## Task directions
Please copy out the listing below in full and exactly.

## Data extract
▬▬▬

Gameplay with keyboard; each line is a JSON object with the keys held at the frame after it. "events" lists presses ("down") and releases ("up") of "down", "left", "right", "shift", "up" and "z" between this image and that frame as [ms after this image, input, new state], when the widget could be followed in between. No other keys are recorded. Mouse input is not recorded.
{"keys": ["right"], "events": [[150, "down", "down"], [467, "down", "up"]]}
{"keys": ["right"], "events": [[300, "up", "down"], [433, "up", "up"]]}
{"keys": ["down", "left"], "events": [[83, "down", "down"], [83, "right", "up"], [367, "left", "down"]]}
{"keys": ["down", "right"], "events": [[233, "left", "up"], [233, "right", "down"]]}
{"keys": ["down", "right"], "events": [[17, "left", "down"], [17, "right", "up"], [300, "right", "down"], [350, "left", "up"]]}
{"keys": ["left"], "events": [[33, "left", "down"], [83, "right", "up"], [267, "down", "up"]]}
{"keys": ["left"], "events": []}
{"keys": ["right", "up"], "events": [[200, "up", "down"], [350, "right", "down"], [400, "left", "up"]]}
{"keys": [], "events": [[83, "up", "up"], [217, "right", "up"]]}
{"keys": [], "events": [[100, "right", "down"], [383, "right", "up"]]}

▬▬▬

## Answer below
Gameplay with keyboard; each line is a JSON object with the keys held at the frame after it. "events" lists presses ("down") and releases ("up") of "down", "left", "right", "shift", "up" and "z" between this image and that frame as [ms after this image, input, new state], when the widget could be followed in between. No other keys are recorded. Mouse input is not recorded.
{"keys": ["right"], "events": [[150, "down", "down"], [467, "down", "up"]]}
{"keys": ["right"], "events": [[300, "up", "down"], [433, "up", "up"]]}
{"keys": ["down", "left"], "events": [[83, "down", "down"], [83, "right", "up"], [367, "left", "down"]]}
{"keys": ["down", "right"], "events": [[233, "left", "up"], [233, "right", "down"]]}
{"keys": ["down", "right"], "events": [[17, "left", "down"], [17, "right", "up"], [300, "right", "down"], [350, "left", "up"]]}
{"keys": ["left"], "events": [[33, "left", "down"], [83, "right", "up"], [267, "down", "up"]]}
{"keys": ["left"], "events": []}
{"keys": ["right", "up"], "events": [[200, "up", "down"], [350, "right", "down"], [400, "left", "up"]]}
{"keys": [], "events": [[83, "up", "up"], [217, "right", "up"]]}
{"keys": [], "events": [[100, "right", "down"], [383, "right", "up"]]}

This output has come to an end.